Economia

Senza l'ossigeno Ue, recessione e poi fallimento

Da due mesi crescita negativa. Uscendo dall'euro ci vorrebbero dieci anni per far ripartire l'economia

Senza l'ossigeno Ue, recessione e poi fallimento

Da anni, la Grecia è un dead walking , un morto che cammina grazie all'ossigeno, con incorporato il veleno dell'austerity, somministrato dalla Troika Ue-Bce-Fmi. Sono prestiti per un totale di 245 miliardi di euro a tenere ancora in piedi Atene, ovvero i due terzi di un debito complessivo pari a 320 miliardi, il 170% del Pil ellenico. Senza questi aiuti, il Paese sarebbe già arrivato al capolinea della bancarotta sovrana. E se i negoziati tra il governo di Alexis Tsipras e i suoi creditori dovessero fallire, nonostante la ventata di ottimismo diffusa ieri sera, il rischio è che la spina, prima o poi, venga staccata. Aprendo la strada a un prevedibile quanto doloroso default e a un'altrettanto scontata uscita della Grecia dal club dell'euro.

Del resto, il tempo ormai stringe: Atene, inoltre, è in recessione da due mesi e senza un'intesa entro fine febbraio vengono a cadere le condizioni su cui si basa l'assistenza finanziaria. In parole povere, già il primo marzo l'Fmi potrebbe pretendere il rimborso dei 4,6 miliardi di Sirtaki-bond in scadenza. Un primo, potenziale guaio, forse risolvibile con i pochi spiccioli che secondo il ministro delle Finanze, Yanis Varoufakis, restano ancora in cassa. Ma il colpo letale potrebbe essere sferrato dalla Bce: chiudere i rubinetti della liquidità straordinaria finora garantita alle banche, significa condannarle a morte. Con il risultato di creare il panico tra la popolazione: inevitabili sarebbero gli assalti ai Bancomat e agli sportelli delle filiali nel tentativo di recuperare quanto più contante possibile. Un fuggi-fuggi collettivo per mettere in salvo i risparmi in vista del probabile crac. O per proteggerli da misure d'emergenza sulla falsariga di quelle adottate, per esempio, dall'Argentina nel 2001 con il cosiddetto corralito , un cappio che impediva il ritiro dei depositi, lasciati dissanguare dalla svalutazione-monstre del peso. In assenza di un soccorso extra-europeo (Russia, Cina, o Usa) su cui gli esperti restano scettici, alla Grecia non resterebbe che alzare bandiera bianca, dichiarando il default. Anche se forse solo parziale: alcuni creditori verrebbero pagati, altri no. Probabile che Atene scelga in prima battuta di far fronte agli obblighi verso l'Fmi, allo scopo di non tagliare una possibile fonte di aiuti. Ma la bancarotta avrebbe una doppia conseguenza: non solo l'uscita dall'euro, ma anche dall'Unione europea. L'articolo 50 della Carta di Lisbona, infatti, fa esplicito riferimento alla possibilità di abbandonare l'Ue, senza tuttavia contemplare la possibilità di sganciarsi dall'unione monetaria. Insomma: un doppio salto nel vuoto.

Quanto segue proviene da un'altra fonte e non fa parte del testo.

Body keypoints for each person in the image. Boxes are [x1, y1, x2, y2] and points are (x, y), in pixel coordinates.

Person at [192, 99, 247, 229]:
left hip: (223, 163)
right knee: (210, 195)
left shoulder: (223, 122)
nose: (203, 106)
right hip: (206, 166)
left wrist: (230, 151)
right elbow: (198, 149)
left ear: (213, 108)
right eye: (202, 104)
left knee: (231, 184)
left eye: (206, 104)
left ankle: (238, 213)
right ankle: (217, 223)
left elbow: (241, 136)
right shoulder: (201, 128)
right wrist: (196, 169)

In ogni caso, il ritorno alla dracma non libererebbe Atene dall'obbligo di ripagare in euro i creditori: per ragioni fiscali il debito ellenico è sottoposto alla legislazione inglese. Così, se queste obbligazioni rimanessero denominate in euro e se la nuova dracma subisse una svalutazione del 50%, il debito pubblico greco - in base a una stima di Commerzbank - decollerebbe dall'attuale 170 al 230% del Pil. Già questa stima dovrebbe far capire quanto sia difficile immaginare per la Grecia un happy end come quello vissuto dall'Islanda, che dal 2010 ha ripreso a crescere dopo aver dichiarato fallimento appena due anni prima.

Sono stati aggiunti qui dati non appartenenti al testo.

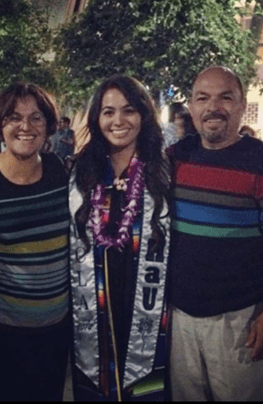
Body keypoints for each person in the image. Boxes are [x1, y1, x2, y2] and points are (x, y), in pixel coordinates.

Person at [167, 66, 263, 401]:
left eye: (225, 97)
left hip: (242, 321)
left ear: (242, 105)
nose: (214, 107)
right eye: (203, 98)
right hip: (180, 320)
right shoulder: (174, 159)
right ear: (192, 108)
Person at [0, 82, 71, 402]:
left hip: (56, 325)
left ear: (48, 126)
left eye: (36, 117)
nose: (25, 126)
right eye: (13, 117)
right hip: (1, 329)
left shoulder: (57, 171)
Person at [69, 74, 171, 401]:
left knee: (146, 391)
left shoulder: (164, 171)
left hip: (147, 305)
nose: (118, 121)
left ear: (143, 114)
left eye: (128, 110)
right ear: (96, 118)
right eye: (108, 112)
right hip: (95, 304)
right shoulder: (82, 173)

Troppi, del resto, i soldi in ballo. Paesi come Italia, Francia e Germania devono «rientrare» di quasi 200 miliardi: la vendetta potrebbe quindi essere consumata attraverso ritorsioni di tipo commerciale. Uscendo dall'Unione europea, il Paese sarebbe comunque esposto a dazi, soggetto a quote di esportazione e importazioni e alle varie forme di protezionismo che regolano il commercio globale. E, con una moneta così indebolita, l'effetto benefico legato a un aumento dell'export verrebbe annullato dall'iper-inflazione generata dai più alti costi da sostenere per gli approvvigionamenti sui mercati internazionali delle materie prime necessarie. L'alternativa? Dedicare risorse alla produzione interna. Ma è un processo lungo: serve almeno un decennio prima di far ripartire l'economia. E tutto questo tempo, la Grecia non ce l'ha.

Kronos finisce sempre per mangiare i propri figli.